Ex-MP & Hockey Legend on Head Shots, Hockey History

Photo by Adam Kovac

A crowd filled the Indigo bookstore in Place Montréal Trust Feb. 2 to hear former Montreal Canadiens goaltender and politician Ken Dryden talk about his book, The Game, and weigh in on the concussion crisis currently rocking the hockey world.

The event was put on as part of Canada Reads, a Canadian Broadcasting Corporation-run endeavour to choose and promote Canada’s best books. The Game, released in 1983, recounts Dryden’s memories of the pressures of being a goaltender in the National Hockey League. It also takes an in-depth look at the Montreal squad that took home the Stanley Cup in 1979.

“Do you know what happens with a brain inside of a skull, with collisions? It’s similar to throwing a Super-Ball on a squash court.” Ken Dryden

Dryden went from speaking of his earliest moments playing the sport to discussing the speed and intensity of how it is played today.

The 64-year-old multi-Vezina Award-winner spoke about the drastic change in speed in the game now compared to when he donned the Habs jersey 33 years ago.

“If you look at a full game from the 1950s, one from the ‘70s and one from today, you’d think, ‘Oh my God, that game is unbelievably slow,’” he said.

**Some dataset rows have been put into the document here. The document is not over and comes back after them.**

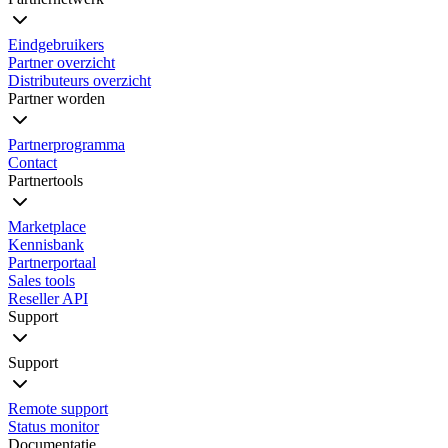
Eindgebruikers
Partner overzicht
Distributeurs overzicht
Partner worden
Partnerprogramma
Contact
Partnertools
Marketplace
Kennisbank
Partnerportaal
Sales tools
Reseller API
Support
Support
Remote support
Status monitor
Documentatie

Dryden recalled there was no phrase like
‘finishing your checks’ back then because the other player would be too far away.

“If you did [finish your check and hit somebody], you would have had to go 10 or 15 more feet,” he said. “[It] was so obvi- ously interference that it didn’t happen.”

Dryden felt like players’ improved conditioning and increased size were factors that have changed the game significantly.

“It’s the combination of a game that goes a whole lot faster, and players that would be an average of 25 pounds heavier now, and in very good condition, so the force of collisions is that much
greater,” said Dryden.

In light of this, he believes that 50 years from now, people are going to be looking back, wondering how irresponsible the athletes of today could be. “Do you know what happens with a brain inside of a skull, with collisions? It’s similar to throwing a Super-Ball on a squash court.”

Dryden tended goal for the Montreal Canadiens between 1970 and 1979, winning six Stanley Cups and five Vezina Trophies in that period as the league’s best net-minder before retiring from hockey at the age of 31.

Dryden pursued a number of different fields after his NHL career, publishing several books, working as an executive for the Toronto Maple Leafs, and serving as a Minister of Parliament for the Liberal Party from 2004 to 2011.

Dryden’s not the only one who’s worried about the state of the game, however. Gordon Bloom, associate professor of Sport Psychology at McGill University, joined Dryden at the talk and noted that all this hitting in the NHL is having an impact on children as well.

“If professionals are showing a lack of respect by not playing the game the way it used to be played, it carries down, and I’ve seen it in minor hockey,” said Bloom.

In fact, Lisa-Marie Breton, who plays for the Montreal Stars of the Canadian Women’s Hockey League, has kept away from watching men’s hockey because of this intensity.

“I don’t watch the NHL because I find there’s not enough passes or nice plays. The guys are just smashing into the boards,” said Breton, who also works as a fitness trainer for Concordia University. “In women’s hockey we don’t have body checks; we have contact which is only along the boards, in the same direction.”